◆ DESCRIPTION OF THE TASK ◆
Show every line from the entries that follow which holds the word "street".

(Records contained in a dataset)
::::::

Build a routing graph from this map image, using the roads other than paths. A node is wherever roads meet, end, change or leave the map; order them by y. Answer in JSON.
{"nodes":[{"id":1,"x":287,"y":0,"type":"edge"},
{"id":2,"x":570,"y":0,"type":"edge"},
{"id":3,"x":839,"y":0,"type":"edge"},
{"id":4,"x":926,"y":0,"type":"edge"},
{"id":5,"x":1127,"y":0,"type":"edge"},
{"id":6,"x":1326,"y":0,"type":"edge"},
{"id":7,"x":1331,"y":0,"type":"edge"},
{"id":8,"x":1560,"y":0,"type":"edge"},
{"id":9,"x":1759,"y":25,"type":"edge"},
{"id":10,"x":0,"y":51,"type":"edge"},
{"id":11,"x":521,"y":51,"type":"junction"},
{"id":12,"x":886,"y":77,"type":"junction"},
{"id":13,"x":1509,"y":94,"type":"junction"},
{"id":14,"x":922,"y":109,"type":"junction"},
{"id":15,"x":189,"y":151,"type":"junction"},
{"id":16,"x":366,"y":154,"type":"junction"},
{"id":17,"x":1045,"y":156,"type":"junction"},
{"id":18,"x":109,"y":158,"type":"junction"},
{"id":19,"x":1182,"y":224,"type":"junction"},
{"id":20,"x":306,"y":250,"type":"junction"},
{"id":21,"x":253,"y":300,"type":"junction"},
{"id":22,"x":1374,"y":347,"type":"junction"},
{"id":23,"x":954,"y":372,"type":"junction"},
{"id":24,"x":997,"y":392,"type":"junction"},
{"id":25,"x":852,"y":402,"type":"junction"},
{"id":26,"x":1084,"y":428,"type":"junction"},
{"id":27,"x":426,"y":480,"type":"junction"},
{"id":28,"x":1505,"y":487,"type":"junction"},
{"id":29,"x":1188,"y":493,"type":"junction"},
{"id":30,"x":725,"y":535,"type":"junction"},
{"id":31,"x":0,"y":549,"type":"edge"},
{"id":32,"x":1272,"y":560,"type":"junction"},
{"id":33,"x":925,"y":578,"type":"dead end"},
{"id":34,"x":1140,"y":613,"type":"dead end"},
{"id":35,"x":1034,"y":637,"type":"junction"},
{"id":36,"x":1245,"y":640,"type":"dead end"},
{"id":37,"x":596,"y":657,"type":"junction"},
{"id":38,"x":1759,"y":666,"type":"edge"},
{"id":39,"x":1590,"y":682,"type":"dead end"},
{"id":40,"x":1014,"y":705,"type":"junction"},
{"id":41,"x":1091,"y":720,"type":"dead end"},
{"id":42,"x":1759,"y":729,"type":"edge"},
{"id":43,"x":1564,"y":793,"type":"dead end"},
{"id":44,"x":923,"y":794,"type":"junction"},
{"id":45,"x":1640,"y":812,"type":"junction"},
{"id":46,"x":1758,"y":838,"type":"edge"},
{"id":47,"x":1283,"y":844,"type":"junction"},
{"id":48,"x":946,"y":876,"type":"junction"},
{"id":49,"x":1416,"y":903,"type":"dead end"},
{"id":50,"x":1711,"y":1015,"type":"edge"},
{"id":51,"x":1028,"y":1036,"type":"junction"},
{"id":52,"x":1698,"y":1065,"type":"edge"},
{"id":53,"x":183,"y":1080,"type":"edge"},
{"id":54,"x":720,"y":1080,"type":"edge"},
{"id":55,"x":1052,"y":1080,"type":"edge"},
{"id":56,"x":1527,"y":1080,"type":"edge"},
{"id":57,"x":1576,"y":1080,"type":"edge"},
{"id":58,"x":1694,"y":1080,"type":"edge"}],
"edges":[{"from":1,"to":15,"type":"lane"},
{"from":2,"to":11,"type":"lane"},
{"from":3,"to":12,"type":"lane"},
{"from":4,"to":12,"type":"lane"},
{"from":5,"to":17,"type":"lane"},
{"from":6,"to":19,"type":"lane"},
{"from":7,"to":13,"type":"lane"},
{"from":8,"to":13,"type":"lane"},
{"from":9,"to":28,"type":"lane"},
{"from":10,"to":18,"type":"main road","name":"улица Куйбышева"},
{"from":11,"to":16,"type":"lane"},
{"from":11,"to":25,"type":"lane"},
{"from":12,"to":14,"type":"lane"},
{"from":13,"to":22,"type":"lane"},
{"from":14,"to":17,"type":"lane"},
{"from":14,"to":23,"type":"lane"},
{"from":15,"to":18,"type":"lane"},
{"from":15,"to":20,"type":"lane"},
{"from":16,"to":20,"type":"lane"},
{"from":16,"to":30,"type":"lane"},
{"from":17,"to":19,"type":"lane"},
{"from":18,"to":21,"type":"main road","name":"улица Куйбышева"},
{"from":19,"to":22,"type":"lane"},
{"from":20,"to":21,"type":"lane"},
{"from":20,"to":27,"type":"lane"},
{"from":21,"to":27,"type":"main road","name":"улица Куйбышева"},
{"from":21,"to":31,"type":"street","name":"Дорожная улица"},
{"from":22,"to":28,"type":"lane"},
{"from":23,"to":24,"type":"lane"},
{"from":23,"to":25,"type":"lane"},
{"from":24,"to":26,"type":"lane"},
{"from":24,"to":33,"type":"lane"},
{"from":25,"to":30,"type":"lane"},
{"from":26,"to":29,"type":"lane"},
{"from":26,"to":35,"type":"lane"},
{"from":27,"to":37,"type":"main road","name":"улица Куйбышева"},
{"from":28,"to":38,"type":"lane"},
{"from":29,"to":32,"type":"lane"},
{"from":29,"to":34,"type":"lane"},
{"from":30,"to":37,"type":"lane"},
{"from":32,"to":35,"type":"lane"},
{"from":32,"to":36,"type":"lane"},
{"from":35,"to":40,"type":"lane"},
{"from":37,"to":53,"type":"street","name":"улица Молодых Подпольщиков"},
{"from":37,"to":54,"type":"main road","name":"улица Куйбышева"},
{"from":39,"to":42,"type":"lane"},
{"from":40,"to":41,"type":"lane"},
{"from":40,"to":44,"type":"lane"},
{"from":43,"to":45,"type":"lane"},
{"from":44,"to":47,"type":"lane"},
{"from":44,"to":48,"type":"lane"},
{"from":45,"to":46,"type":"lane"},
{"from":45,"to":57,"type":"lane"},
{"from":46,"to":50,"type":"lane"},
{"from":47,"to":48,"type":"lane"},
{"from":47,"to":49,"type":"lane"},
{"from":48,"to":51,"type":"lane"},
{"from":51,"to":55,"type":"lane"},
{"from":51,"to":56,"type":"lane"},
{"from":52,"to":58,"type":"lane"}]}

::::::

◆ TASK OUTPUT ◆
{"from":21,"to":31,"type":"street","name":"Дорожная улица"},
{"from":37,"to":53,"type":"street","name":"улица Молодых Подпольщиков"},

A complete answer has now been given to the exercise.